Byon April 6, 2010 8:00 AM
Note: The following doesn’t quite work correctly. Check out tomorrow’s post for more information
After Craig Berntson’s presentation at Boise Code Camp this year on expanding Continuous Integration usage, I decided to take the plunge and implement StyleCop on most of our projects on the CI server.
The problem with StyleCop is that it’s default set of rules are pulled directly from Microsoft’s Design Guidelines for Developing Class Libraries. While many of these guidelines lead to excellent code, they don’t all make sense for every developer. For instance, in our shop, we pefer an indenting style based on the K&R Rules, but StyleCop uses rules more akin to the Allman style. For now, we’ve had to disable several of the styling rules, but I haven’t been able to find (or write) custom rules to fill that need.
That said, it did take me a couple of days of pretty solid work clearing out StyleCop violations before I was comfortable putting it into our rules. Save for disabling all the documentation header rules (we’re likely to apply them, but it will be on a project-by-project basis), I only ended up disabling another fourteen rules in our global stylecop file. Incidentally, one of my favorite default StyleCop features is that it will work it’s way up your directory structure looking for Settings.StyleCop files, which it can parse out for configuration. To facilitate this, I put a StyleCop configuration file at the root of our Perforce depot, which constitutes our global configuration, which still allows us per project configuration if we need to customize anything.
After a few days of work, I had our code down to about 1300 stylecop errors, which was actually a pretty huge code change. The goal, with any code analysis tools, is that they’ll make our programs more maintainable, which is important to me, because I don’t plan to retire from my current employer, and I want to ensure that the codebase I hand off is as healthy as it can be.

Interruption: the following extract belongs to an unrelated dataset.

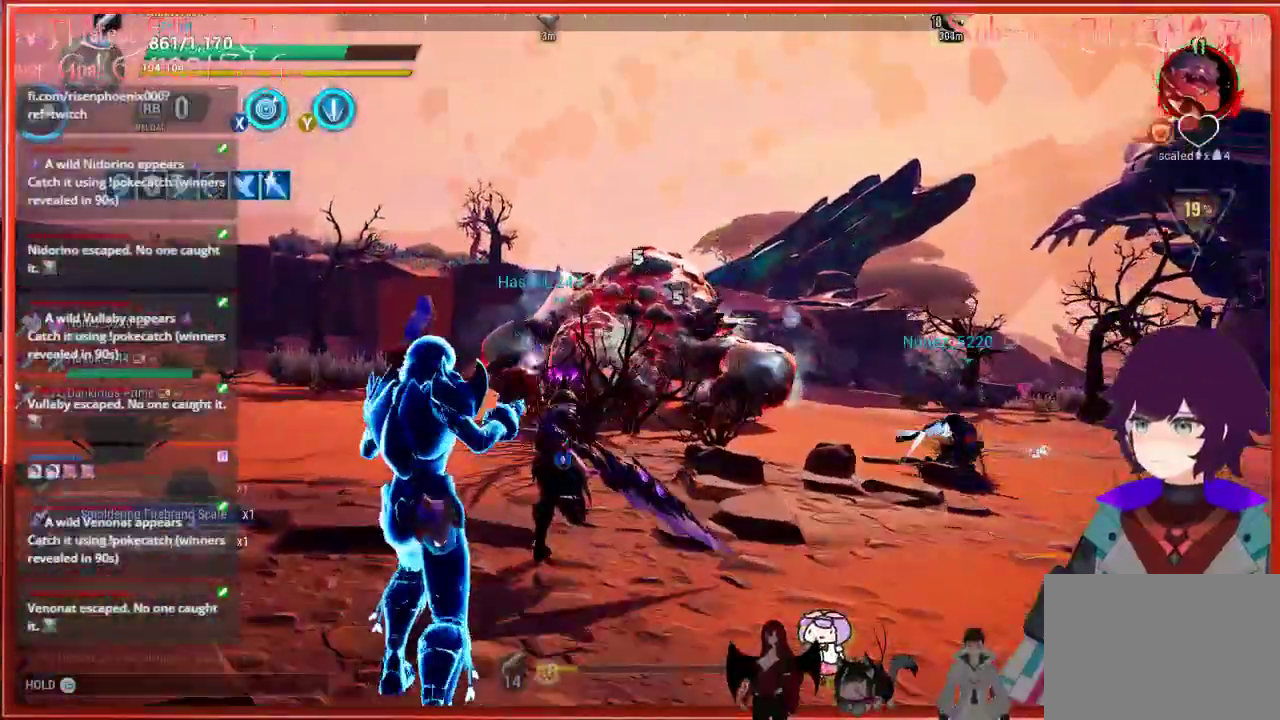
{"buttons": ["R2"], "left_stick": "up", "right_stick": "center", "events": [[17, "left_stick", "up"]]}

Hudson already has a plugin for parsing StyleCop output, among other tools, so it was trivial to configure the addition to our build server. Plus, StyleCop offers an MSBuild task, which is also really convenient. The following code in our core MSBuild file was all it took:
<UsingTask AssemblyFile="$(MSBuildExtensionsPath)\Microsoft\StyleCop\v4.3\Microsoft.StyleCop.dll" TaskName="StyleCopTask" /> <Target Name="StyleCop"> <CreateItem Include="..\**\*.cs"> <Output TaskParameter="Include" ItemName="StyleCopFiles" /> </CreateItem> <StyleCopTask ProjectFullPath="$(MSBuildProjectFile)" SourceFiles="@(StyleCopFiles)" ForceFullAnalysis="true" TreatErrorsAsWarnings="true" OutputFile=".\stylecop_results.xml" />
StyleCop only works on C-Sharp code, but that’s fine for us. VB.Net programmers are currently SOL, but if Microsoft really believe that VB is a first class citizen in the .NET world, I expect we’ll see StyleCop for VB someday. The only other thing to do was make the StyleCop Target a dependency of my full build project, and now StyleCop runs on every build in hudson automatically, and I configured the Violations plugin for each of our projects in Hudson to open ‘**/stylecop_results.xml’, as the StyleCop path and now we’ll have a chart (which will hopefully start trending downward) on our Hudson dashboard telling us how healthy our projects are from a StyleCop perspective. Right now…some are healthier than others.
On a side note, we do have a few open source projects, like the Silverlight Toolkit, which are part of our build process. Since we didn’t write this code, but we still build and link against it, we really didn’t want it to taint our StyleCop score. Excluding a project is as simple as dropping a Settings.StyleCop file in the root of the project that excludes all stylecop rules. Unfortunately, I think you have to name every rule individually, but I am on the lookout for a ‘Exclude this subfolder’ flag for StyleCop.